Мама все старалась ублажить Терезу всякими непонятными мне словами. В конце концов она призналась, что да, действительно, была мысль везти ее в санаторий, и теперь ей ужасно стыдно за такое намерение.

В глазах у Терезы, однако, застыла мрачная подозрительность. Башенные часы далекой церкви пробили полночь, и мы стояли у ворот, возле длинных запертых пакгаузов, рядом с роем жалких скитальцев, которых не впускал внутрь станционный сторож. Так вместе стояли мы под мрачно-холодным летним небом. Мама осмелела и спросила:

— Куда пойдем?

— В церковь пойдем, — сказала Тереза твердо.
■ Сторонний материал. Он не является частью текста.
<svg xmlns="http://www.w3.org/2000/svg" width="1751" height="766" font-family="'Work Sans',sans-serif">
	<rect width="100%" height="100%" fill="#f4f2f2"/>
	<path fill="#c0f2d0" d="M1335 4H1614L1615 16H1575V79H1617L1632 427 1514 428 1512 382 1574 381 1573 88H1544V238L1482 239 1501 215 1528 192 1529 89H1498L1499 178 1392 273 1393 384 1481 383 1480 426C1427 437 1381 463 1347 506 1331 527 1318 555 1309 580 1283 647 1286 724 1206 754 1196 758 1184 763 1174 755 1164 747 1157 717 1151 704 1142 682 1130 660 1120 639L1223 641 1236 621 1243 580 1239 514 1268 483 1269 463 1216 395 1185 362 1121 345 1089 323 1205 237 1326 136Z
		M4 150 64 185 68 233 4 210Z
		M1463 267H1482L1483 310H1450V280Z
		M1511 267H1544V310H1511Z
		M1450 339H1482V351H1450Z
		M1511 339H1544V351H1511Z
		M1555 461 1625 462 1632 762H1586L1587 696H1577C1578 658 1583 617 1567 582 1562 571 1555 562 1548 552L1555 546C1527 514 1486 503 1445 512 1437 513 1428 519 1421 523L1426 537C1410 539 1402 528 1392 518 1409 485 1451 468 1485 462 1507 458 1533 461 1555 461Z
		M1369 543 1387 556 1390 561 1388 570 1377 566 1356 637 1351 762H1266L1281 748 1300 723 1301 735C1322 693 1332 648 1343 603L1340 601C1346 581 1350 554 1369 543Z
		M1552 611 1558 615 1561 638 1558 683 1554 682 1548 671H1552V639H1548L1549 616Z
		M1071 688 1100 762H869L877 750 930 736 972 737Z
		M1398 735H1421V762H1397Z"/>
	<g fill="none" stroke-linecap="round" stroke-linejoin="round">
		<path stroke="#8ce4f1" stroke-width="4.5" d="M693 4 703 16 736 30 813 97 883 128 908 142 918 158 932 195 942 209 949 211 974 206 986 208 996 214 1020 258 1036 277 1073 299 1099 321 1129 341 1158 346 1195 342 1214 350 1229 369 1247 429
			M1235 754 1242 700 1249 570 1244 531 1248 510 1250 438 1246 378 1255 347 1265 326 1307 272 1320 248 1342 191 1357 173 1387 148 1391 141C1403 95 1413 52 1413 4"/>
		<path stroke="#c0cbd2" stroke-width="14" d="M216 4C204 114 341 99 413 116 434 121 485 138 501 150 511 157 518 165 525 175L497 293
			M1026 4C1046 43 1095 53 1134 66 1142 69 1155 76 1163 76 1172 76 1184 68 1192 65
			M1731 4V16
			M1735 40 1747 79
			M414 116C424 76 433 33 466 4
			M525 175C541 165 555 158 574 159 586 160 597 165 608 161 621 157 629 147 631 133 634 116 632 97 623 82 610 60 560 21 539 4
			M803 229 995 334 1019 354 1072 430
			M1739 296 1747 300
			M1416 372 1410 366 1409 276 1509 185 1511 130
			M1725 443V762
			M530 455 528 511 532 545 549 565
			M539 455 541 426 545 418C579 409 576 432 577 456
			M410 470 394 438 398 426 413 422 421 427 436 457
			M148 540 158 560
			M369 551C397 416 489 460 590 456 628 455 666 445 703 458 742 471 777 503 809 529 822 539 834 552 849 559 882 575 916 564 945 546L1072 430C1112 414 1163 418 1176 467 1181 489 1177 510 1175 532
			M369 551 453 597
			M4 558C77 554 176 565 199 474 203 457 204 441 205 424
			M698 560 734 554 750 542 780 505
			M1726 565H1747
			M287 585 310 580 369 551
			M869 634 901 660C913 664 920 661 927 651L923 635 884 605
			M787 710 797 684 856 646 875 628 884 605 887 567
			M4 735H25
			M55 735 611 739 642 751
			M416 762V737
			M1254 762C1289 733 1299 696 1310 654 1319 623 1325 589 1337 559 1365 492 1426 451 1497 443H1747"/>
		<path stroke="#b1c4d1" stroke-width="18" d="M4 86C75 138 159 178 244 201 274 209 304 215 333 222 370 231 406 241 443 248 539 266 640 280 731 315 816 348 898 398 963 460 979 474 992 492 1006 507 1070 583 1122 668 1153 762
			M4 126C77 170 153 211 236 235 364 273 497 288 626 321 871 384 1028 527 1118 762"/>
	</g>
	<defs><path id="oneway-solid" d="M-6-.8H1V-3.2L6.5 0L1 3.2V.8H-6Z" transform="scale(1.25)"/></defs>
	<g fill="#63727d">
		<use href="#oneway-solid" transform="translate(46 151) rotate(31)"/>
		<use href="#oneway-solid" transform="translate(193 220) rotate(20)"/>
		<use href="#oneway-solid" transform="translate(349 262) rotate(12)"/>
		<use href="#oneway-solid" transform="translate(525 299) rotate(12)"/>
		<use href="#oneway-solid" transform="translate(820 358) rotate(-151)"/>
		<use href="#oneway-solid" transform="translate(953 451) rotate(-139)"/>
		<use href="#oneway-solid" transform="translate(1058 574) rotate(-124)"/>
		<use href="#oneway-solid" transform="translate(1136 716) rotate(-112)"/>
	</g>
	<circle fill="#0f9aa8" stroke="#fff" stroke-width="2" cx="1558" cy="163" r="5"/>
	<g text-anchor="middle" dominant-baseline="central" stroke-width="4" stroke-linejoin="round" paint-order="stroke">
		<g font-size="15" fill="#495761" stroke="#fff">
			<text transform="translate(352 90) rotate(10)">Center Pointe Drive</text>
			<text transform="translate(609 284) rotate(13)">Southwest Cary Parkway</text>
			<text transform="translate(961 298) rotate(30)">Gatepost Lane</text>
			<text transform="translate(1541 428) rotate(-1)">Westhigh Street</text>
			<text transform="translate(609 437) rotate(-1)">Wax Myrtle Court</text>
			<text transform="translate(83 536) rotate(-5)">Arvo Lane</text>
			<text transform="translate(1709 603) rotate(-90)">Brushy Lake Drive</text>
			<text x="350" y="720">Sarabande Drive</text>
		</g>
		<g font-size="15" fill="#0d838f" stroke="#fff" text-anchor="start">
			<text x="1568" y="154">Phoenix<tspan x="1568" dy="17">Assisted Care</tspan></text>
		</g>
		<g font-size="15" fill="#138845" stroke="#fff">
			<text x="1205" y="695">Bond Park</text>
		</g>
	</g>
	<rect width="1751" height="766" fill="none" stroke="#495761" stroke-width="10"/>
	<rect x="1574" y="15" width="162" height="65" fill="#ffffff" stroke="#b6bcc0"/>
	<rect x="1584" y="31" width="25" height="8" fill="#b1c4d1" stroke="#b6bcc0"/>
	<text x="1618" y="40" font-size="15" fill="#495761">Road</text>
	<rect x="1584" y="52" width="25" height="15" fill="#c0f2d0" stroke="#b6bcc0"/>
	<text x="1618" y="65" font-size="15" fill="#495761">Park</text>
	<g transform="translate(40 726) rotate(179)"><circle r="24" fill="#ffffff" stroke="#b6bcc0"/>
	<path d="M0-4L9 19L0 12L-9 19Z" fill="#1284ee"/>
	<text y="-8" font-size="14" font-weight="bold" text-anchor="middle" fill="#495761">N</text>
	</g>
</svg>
— Все церкви закрыты по ночам.

— Это ничего не значит.

— Пойти мы пойдем, но только не здесь, — вернул себе отец чувство собственного достоинства. Станционный сторож толком ничего не знал, кроме одного — поезда этой ночью больше не будет.

— А гостиница есть поблизости?

— Кажется, нету.

— Зачем же экспресс здесь остановился, раз люди здесь не живут и гостиниц тоже нету?

— Он меня спрашивает, — удивился сторож.

— У кого же спросить, если не у вас?

— Спрашивать можете, ваше право, разумеется, но не ждите от меня ответа.

— А экипаж? Экипажа тоже нету?

— Есть там кто-то. Спит на скамейке.

Темнота вокруг редких станционных огней сгустилась теперь плотным кольцом. Летняя стынь, мокрая от близкого соседства реки, холодила наши лица и забиралась под одежду.